Extracted text:
►

Leviticus 9 is Aaron’s first service. Everything up to here has been preparatory. Aaron and his sons will experience the opportunity to offer every kind of sacrifice except for those offered for specific sins (sometimes called “reparation offerings” – see chapter 5), and the sacrifices common to the poor (birds).
The first offering is a sin offering, made to receive forgiveness. It is interesting that Aaron makes one of these for himself and his sons despite the fact that such a sacrifice had already been offered by Moses the week before. Sin is ever before us.
The second offering was a burnt offering. Having received forgiveness, this offering preceded the rest. It might be likened to visiting in someone’s home. You take off your shoes as you enter the house, and you present your gift to your host. Everything else follows this.
Aaron then offered these two offerings for the people of Israel, followed by a “fellowship offering” (an offering of thanksgiving) with its accompanying cereal (grain) offering.
There are several lessons here: First, before one presumes to give God a gift or make any effort to serve Him, there must be a recognition and cleansing of sin. Before leaders look to intercede for the lives of their followers, the leaders must see to the cleansing of their own lives.

◄

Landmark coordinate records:
►

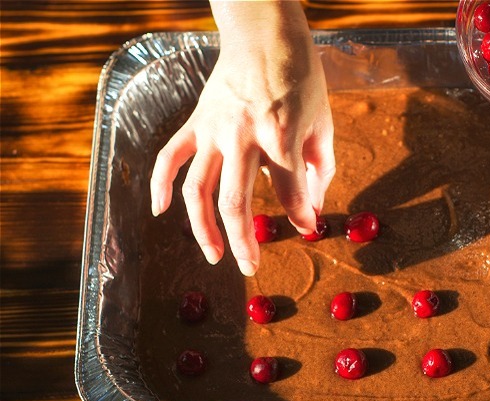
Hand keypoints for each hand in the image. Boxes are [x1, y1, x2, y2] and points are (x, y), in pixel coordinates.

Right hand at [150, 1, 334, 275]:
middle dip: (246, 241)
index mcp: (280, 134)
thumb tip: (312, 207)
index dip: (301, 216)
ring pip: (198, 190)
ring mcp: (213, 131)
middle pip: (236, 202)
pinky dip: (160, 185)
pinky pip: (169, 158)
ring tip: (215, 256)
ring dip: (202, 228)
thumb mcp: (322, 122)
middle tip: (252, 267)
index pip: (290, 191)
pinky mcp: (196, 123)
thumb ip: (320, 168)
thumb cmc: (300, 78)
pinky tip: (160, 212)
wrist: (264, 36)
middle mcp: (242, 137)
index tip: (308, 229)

◄
►

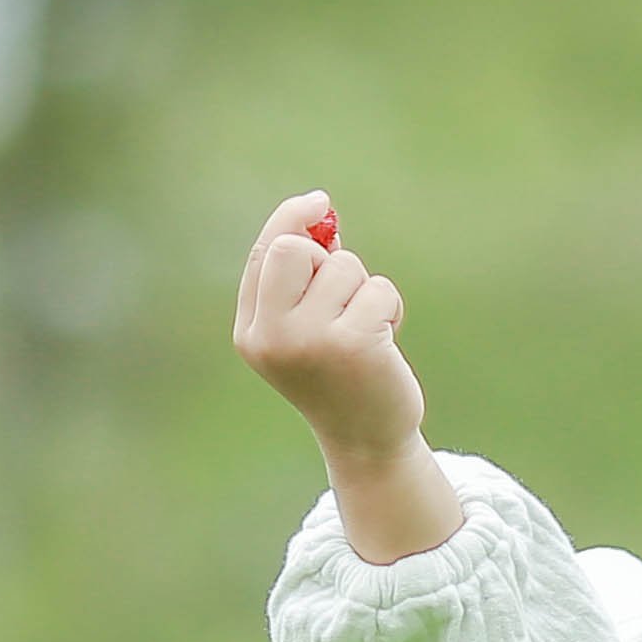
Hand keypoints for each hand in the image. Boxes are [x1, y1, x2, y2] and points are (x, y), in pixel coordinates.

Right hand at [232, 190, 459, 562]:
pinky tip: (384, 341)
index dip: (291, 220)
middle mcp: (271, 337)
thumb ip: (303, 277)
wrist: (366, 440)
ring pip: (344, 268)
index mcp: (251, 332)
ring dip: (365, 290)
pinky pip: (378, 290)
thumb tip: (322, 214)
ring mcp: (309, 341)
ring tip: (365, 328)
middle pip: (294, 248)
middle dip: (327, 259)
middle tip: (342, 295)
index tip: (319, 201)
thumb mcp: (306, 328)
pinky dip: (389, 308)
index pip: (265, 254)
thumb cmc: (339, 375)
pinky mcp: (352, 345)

◄
►

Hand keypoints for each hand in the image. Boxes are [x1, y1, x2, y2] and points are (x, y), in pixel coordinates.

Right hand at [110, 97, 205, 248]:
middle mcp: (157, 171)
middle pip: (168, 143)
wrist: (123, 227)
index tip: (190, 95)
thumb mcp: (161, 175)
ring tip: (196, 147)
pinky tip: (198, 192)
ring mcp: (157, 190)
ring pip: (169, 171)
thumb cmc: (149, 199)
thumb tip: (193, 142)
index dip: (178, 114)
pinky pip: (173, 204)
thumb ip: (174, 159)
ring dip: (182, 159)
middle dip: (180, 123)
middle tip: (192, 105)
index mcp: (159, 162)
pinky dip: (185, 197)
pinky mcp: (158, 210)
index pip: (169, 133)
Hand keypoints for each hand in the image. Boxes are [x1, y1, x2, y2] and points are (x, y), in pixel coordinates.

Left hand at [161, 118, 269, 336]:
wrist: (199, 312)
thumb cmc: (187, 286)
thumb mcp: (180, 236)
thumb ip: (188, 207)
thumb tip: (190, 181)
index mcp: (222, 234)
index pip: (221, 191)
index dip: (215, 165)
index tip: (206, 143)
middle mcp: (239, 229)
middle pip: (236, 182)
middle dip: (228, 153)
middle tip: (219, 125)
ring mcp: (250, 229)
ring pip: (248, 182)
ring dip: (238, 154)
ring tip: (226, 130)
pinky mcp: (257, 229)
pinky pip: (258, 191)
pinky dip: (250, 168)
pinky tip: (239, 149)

◄

Task instructions:
a. In the Leviticus 9 commentary, which offering accompanies the fellowship offering that Aaron makes for the people of Israel?
b. Carry on the Leviticus 9 commentary from its last sentence.

Expected results:
a. A cereal (grain) offering.

b.
Second, in service to God, it is important to be scrupulous about doing as God says. Everything is done “as the Lord commanded” (vss. 6, 11) or “prescribed” (9:16).
Finally, after everyone responds to God in His way, God makes His presence known. We cannot live lives inattentive to the will of God and sin and expect His presence.
It is easy to get lost in all the offerings of Israel, but if you’ve made it through the first six chapters of Leviticus, you are out of the woods – even if you don’t know where you have been. There are five different types of offerings listed in these chapters.
The first three offerings are the “burnt offering,” the “grain” (or cereal) offering, and the “fellowship” (or peace) offering. Each of these are identified by the “smell” of the offering when made. It produces a “pleasing aroma” to God and all are offerings that celebrate a right relationship with God.
The last two offerings are the “sin” and “guilt” offerings. These are used to “atone” (make payment) for sin and are not said to produce a pleasing aroma.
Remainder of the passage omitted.